• Aim of the task: Where the line containing "Clasificación de la sustancia o de la mezcla" appears, start copying; continue through the last line below and copy nothing else.

(Records from a data source)
====================

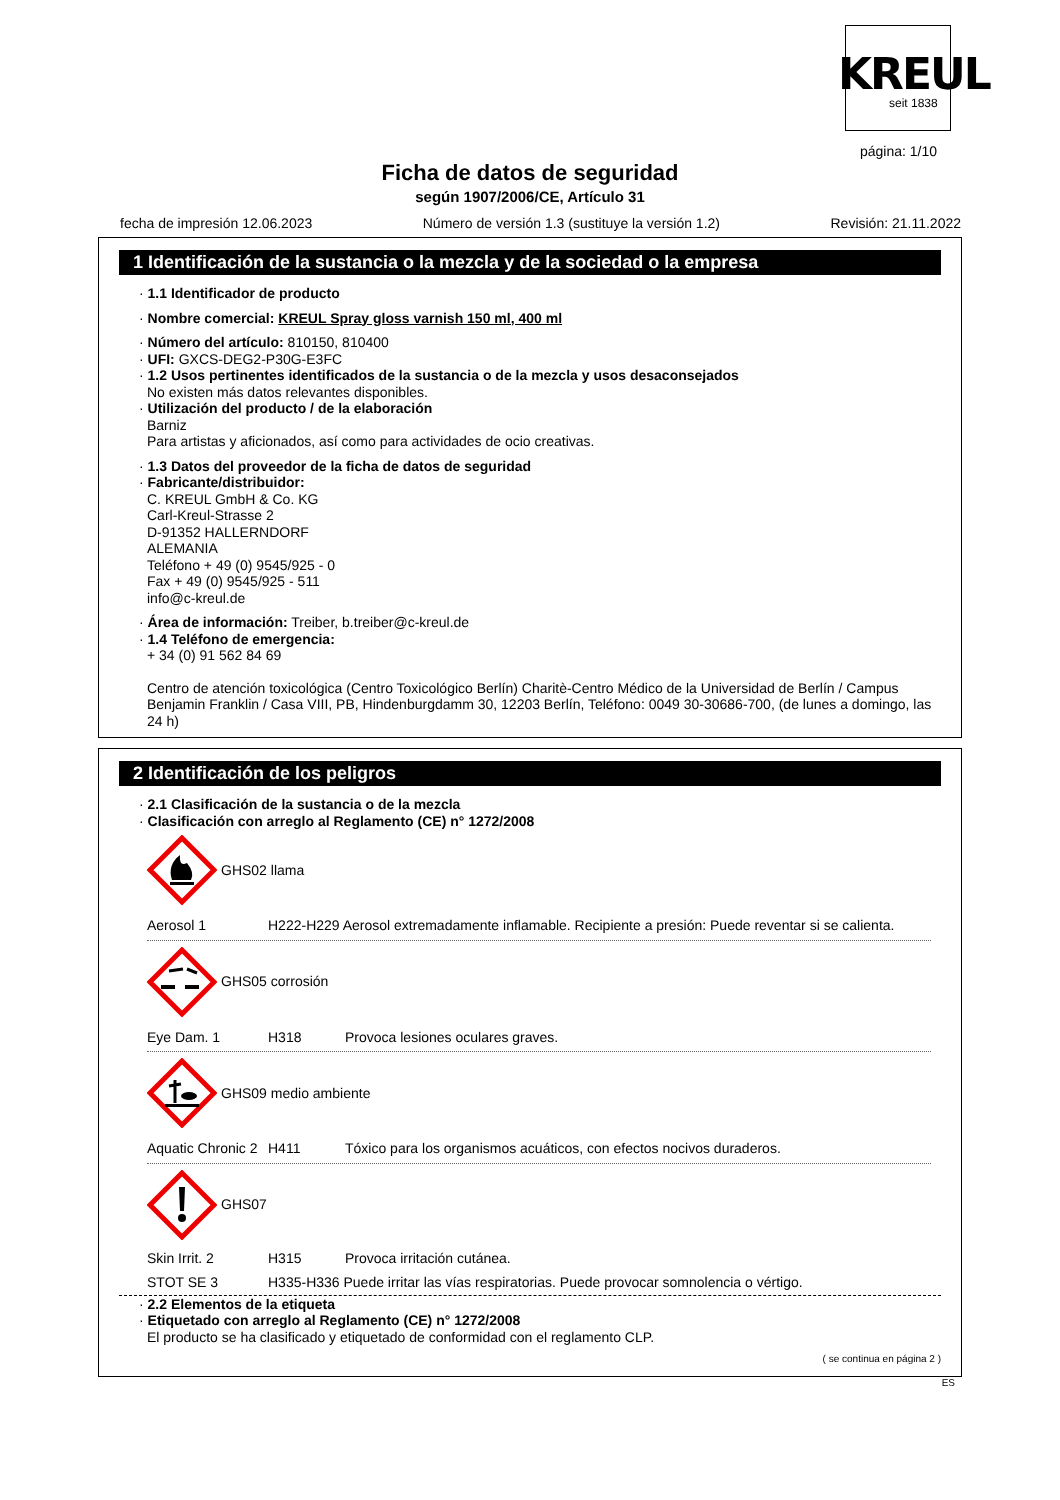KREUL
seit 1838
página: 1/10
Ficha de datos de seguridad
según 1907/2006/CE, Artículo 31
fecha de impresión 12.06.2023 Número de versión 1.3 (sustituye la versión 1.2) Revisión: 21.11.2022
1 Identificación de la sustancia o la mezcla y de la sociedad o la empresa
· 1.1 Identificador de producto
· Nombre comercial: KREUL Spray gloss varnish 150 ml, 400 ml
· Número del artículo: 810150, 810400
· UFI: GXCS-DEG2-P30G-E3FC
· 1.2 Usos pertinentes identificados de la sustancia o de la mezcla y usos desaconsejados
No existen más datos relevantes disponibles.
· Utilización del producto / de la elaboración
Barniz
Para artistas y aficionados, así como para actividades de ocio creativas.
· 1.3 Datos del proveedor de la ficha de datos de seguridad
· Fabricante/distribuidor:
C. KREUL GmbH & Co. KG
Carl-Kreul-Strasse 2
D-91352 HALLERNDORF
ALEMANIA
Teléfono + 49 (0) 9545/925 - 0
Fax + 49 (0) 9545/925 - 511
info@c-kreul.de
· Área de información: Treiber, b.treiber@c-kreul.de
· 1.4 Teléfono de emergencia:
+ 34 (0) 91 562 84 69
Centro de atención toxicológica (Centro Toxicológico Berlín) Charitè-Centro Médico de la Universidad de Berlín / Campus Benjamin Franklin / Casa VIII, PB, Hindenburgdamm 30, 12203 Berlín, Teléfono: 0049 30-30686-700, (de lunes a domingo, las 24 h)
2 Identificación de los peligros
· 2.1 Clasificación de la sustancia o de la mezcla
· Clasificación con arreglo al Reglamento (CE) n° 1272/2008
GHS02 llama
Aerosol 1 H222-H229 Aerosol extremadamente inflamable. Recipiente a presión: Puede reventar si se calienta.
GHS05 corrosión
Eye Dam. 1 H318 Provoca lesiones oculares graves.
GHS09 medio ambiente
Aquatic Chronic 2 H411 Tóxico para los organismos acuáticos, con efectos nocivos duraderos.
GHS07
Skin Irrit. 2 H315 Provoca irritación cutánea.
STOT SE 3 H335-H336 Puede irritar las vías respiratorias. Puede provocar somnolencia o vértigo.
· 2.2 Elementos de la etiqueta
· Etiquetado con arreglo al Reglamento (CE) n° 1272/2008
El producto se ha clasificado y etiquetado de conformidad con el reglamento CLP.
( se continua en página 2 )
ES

====================

• The answer:
· 2.1 Clasificación de la sustancia o de la mezcla
· Clasificación con arreglo al Reglamento (CE) n° 1272/2008
GHS02 llama
Aerosol 1 H222-H229 Aerosol extremadamente inflamable. Recipiente a presión: Puede reventar si se calienta.
GHS05 corrosión
Eye Dam. 1 H318 Provoca lesiones oculares graves.
GHS09 medio ambiente
Aquatic Chronic 2 H411 Tóxico para los organismos acuáticos, con efectos nocivos duraderos.
GHS07
Skin Irrit. 2 H315 Provoca irritación cutánea.
STOT SE 3 H335-H336 Puede irritar las vías respiratorias. Puede provocar somnolencia o vértigo.
· 2.2 Elementos de la etiqueta
· Etiquetado con arreglo al Reglamento (CE) n° 1272/2008
El producto se ha clasificado y etiquetado de conformidad con el reglamento CLP.
( se continua en página 2 )
ES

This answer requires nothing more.